### Directions for this task:
The entries below should be set down again exactly, with every picture left out.

### Saved data entries:
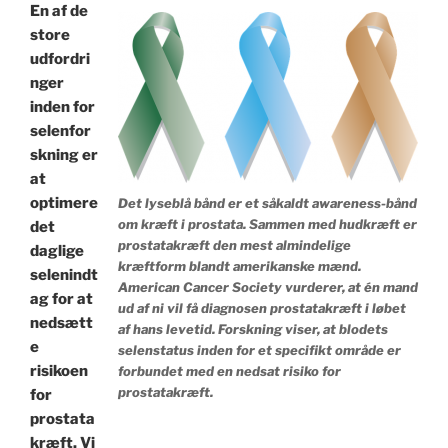
En af de
store
udfordri
nger
inden for
selenfor
skning er
at
optimere
Det lyseblå bånd er et såkaldt awareness-bånd
om kræft i prostata. Sammen med hudkræft er
det
prostatakræft den mest almindelige
daglige
kræftform blandt amerikanske mænd.
selenindt
American Cancer Society vurderer, at én mand
ag for at
ud af ni vil få diagnosen prostatakræft i løbet
nedsætt
af hans levetid. Forskning viser, at blodets
e
selenstatus inden for et specifikt område er
risikoen
forbundet med en nedsat risiko for
prostatakræft.
for
prostata
kræft. Vi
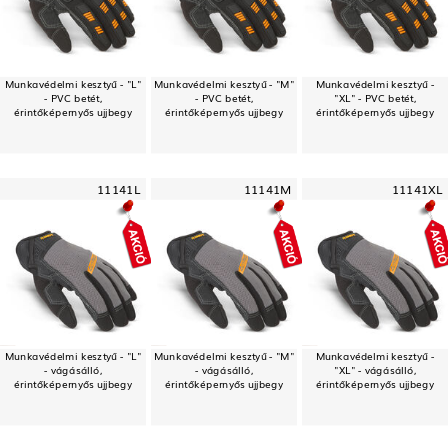
Munkavédelmi kesztyű - "L"
Munkavédelmi kesztyű - "M"
Munkavédelmi kesztyű -
- PVC betét,
- PVC betét,
"XL" - PVC betét,
érintőképernyős ujjbegy
érintőképernyős ujjbegy
érintőképernyős ujjbegy
11141L
11141M
11141XL
Munkavédelmi kesztyű - "L"
Munkavédelmi kesztyű - "M"
Munkavédelmi kesztyű -
- vágásálló,
- vágásálló,
"XL" - vágásálló,
érintőképernyős ujjbegy
érintőképernyős ujjbegy
érintőképernyős ujjbegy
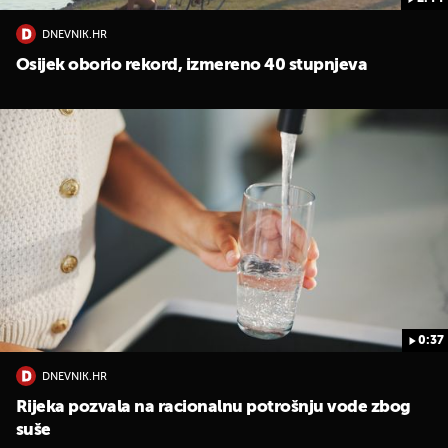
DNEVNIK.HR
Osijek oborio rekord, izmereno 40 stupnjeva
0:37
DNEVNIK.HR
Rijeka pozvala na racionalnu potrošnju vode zbog
suše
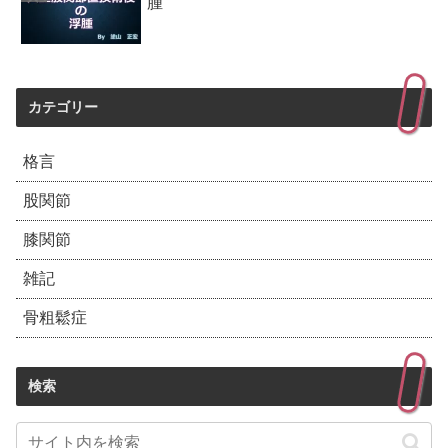
腫
カテゴリー
格言
股関節
膝関節
雑記
骨粗鬆症
検索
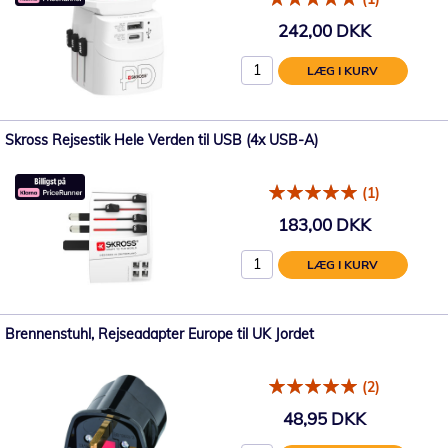
242,00 DKK
LÆG I KURV
Skross Rejsestik Hele Verden til USB (4x USB-A)
(1)
183,00 DKK
LÆG I KURV
Brennenstuhl, Rejseadapter Europe til UK Jordet
(2)
48,95 DKK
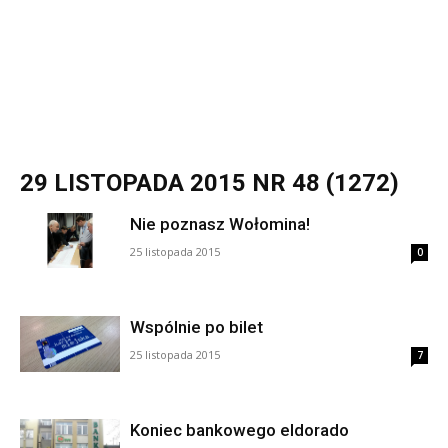
29 LISTOPADA 2015 NR 48 (1272)
Nie poznasz Wołomina!
25 listopada 2015
0
Wspólnie po bilet
25 listopada 2015
7
Koniec bankowego eldorado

### Solution for this task:
En af de
store
udfordri
nger
inden for
selenfor
skning er
at
optimere
Det lyseblå bånd er et såkaldt awareness-bånd
om kræft i prostata. Sammen med hudkræft er
det
prostatakræft den mest almindelige
daglige
kræftform blandt amerikanske mænd.
selenindt
American Cancer Society vurderer, at én mand
ag for at
ud af ni vil få diagnosen prostatakræft i løbet
nedsætt
af hans levetid. Forskning viser, at blodets
e
selenstatus inden for et specifikt område er
risikoen
forbundet med en nedsat risiko for
prostatakræft.
for
prostata
kræft. Vi
Munkavédelmi kesztyű - "L"
Munkavédelmi kesztyű - "M"
Munkavédelmi kesztyű -
- PVC betét,
- PVC betét,
"XL" - PVC betét,
érintőképernyős ujjbegy
érintőképernyős ujjbegy
érintőképernyős ujjbegy
11141L
11141M
11141XL
Munkavédelmi kesztyű - "L"
Munkavédelmi kesztyű - "M"
Munkavédelmi kesztyű -
- vágásálló,
- vágásálló,
"XL" - vágásálló,
érintőképernyős ujjbegy
érintőképernyős ujjbegy
érintőképernyős ujjbegy
DNEVNIK.HR
Osijek oborio rekord, izmereno 40 stupnjeva
0:37
DNEVNIK.HR
Rijeka pozvala na racionalnu potrošnju vode zbog
suše
腫
カテゴリー
格言
股関節
膝関節
雑記
骨粗鬆症
検索
242,00 DKK
LÆG I KURV
Skross Rejsestik Hele Verden til USB (4x USB-A)
(1)
183,00 DKK
LÆG I KURV
Brennenstuhl, Rejseadapter Europe til UK Jordet
(2)
48,95 DKK
29 LISTOPADA 2015 NR 48 (1272)
Nie poznasz Wołomina!
25 listopada 2015
0
Wspólnie po bilet
25 listopada 2015
7
Koniec bankowego eldorado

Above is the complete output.